Bygones, said Cohen, who now claims Comcast was vindicated and can be trusted with the fate of your Internet -- and of NBC Universal, which it hopes to acquire.

Fear and Self-Loathing in Washington

"Unfortunately, the national debate around Net Neutrality and an 'open Internet' has been almost exclusively driven by lawyers," declared Cohen (who is a lawyer). In fact, Comcast hates lawyers so much that the company employs at least 100 of them from 30 different D.C. firms to lobby Washington to get its way.

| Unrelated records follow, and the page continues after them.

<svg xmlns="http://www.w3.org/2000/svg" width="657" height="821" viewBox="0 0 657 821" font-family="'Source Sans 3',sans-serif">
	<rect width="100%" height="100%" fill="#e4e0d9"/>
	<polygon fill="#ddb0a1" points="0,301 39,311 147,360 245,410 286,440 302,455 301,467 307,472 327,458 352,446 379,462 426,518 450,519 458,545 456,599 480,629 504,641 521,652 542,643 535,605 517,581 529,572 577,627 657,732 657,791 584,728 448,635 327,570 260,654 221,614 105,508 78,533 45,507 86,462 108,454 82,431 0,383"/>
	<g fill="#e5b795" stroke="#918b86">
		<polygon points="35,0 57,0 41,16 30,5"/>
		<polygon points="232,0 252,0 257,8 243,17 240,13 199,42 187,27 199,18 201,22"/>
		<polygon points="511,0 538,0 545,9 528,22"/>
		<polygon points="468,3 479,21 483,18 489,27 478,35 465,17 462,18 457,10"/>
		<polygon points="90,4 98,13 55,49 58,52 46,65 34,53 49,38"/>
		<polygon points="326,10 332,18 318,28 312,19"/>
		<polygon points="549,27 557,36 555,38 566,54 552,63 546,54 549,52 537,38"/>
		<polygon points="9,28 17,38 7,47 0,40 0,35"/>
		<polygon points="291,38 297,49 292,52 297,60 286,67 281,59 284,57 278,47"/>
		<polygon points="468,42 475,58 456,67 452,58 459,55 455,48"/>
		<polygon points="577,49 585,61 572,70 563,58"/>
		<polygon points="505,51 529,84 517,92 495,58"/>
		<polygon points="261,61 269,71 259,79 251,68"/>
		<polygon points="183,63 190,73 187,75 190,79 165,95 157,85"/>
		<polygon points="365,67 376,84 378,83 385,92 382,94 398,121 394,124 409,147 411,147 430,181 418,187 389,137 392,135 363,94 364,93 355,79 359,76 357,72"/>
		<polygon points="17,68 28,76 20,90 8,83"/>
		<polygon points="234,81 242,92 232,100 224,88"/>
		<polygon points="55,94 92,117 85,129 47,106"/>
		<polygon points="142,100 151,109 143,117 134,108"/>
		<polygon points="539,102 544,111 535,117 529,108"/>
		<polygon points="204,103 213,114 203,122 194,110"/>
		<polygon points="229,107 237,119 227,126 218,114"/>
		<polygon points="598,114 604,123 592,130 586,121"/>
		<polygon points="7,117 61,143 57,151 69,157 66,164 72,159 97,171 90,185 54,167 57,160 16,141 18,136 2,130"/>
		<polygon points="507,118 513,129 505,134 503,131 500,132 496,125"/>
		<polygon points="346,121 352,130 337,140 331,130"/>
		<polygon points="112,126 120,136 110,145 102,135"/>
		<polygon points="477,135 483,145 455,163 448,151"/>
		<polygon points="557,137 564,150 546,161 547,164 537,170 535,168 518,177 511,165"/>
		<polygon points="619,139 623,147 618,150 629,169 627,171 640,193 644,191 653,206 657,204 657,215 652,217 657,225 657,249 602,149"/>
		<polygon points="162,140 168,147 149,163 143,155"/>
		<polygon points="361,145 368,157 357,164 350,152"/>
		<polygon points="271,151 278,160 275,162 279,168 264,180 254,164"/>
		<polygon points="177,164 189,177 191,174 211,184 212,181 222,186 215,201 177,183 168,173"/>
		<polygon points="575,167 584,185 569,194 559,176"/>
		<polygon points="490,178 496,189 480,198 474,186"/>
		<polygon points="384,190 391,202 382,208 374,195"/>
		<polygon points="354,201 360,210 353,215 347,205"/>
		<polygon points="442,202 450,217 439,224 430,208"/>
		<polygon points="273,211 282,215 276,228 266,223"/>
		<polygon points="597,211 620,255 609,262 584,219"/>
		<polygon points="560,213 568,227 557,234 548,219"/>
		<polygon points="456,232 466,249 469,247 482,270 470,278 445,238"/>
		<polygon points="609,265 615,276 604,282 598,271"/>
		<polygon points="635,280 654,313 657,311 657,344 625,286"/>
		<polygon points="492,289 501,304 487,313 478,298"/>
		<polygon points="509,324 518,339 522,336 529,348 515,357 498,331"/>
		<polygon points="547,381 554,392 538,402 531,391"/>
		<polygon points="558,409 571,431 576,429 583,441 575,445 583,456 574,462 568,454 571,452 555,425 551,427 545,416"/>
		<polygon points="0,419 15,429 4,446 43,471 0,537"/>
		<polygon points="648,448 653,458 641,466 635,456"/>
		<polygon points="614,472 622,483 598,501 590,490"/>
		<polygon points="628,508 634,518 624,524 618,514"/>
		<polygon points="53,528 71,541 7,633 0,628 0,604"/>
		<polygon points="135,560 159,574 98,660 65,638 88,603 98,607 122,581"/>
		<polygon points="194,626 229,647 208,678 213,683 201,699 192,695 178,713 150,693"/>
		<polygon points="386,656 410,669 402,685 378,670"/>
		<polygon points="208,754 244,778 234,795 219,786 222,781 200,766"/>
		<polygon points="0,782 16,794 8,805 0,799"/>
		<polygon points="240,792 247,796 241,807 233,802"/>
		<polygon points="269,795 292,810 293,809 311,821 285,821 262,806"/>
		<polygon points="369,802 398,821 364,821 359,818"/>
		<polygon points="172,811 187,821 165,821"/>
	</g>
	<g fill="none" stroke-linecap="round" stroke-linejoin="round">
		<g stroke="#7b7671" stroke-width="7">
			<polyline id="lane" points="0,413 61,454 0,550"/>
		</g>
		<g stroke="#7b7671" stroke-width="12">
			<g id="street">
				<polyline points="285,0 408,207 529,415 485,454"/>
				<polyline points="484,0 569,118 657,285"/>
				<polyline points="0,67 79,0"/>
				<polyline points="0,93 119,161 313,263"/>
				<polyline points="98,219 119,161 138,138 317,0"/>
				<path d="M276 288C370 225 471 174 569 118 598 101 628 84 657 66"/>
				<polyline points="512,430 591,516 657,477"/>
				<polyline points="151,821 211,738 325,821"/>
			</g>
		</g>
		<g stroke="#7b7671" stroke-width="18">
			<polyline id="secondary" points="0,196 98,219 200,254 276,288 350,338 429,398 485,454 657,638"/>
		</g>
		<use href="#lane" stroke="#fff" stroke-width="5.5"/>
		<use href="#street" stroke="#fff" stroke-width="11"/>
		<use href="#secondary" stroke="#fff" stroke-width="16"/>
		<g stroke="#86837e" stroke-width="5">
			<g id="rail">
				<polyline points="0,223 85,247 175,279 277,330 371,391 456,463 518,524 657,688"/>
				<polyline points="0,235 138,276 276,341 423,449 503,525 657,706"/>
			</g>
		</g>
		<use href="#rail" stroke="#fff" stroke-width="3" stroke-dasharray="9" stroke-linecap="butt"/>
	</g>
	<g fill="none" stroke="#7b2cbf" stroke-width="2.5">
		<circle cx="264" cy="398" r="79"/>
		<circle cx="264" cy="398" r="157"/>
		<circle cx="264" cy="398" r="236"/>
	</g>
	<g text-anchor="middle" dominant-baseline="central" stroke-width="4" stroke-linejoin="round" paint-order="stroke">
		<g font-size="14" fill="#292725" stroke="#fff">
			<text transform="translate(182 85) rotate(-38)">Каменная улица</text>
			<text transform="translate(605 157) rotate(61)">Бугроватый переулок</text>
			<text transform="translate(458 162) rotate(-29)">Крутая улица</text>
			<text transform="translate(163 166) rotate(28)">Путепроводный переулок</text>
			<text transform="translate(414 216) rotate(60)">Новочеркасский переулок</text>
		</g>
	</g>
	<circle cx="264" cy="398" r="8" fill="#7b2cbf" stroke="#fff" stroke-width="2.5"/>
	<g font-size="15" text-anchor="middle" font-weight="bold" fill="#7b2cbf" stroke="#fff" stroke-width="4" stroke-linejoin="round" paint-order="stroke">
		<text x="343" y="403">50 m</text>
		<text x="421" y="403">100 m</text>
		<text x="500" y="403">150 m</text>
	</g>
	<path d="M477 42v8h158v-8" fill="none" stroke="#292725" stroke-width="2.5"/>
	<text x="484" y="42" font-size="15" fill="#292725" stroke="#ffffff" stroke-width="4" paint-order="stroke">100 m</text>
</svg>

All of Cohen's lip service about consensus would be more palatable if his company hadn't poured so much money into astroturf front groups and lobbyists determined to undermine all efforts to encourage fair competition and a level playing field online.

The only thing you can trust about Comcast is that it seeks to boost its bottom line and serve shareholders by any means possible. That's the nature of corporations. And naturally, the public shouldn't expect corporations like Comcast to look out for its best interests.

Public policy is designed for that role -- to make it profitable for corporations to behave in ways that don't harm the rest of us. The only thing that will keep Comcast honest is clear rules of the road and a real watchdog such as the FCC to enforce them.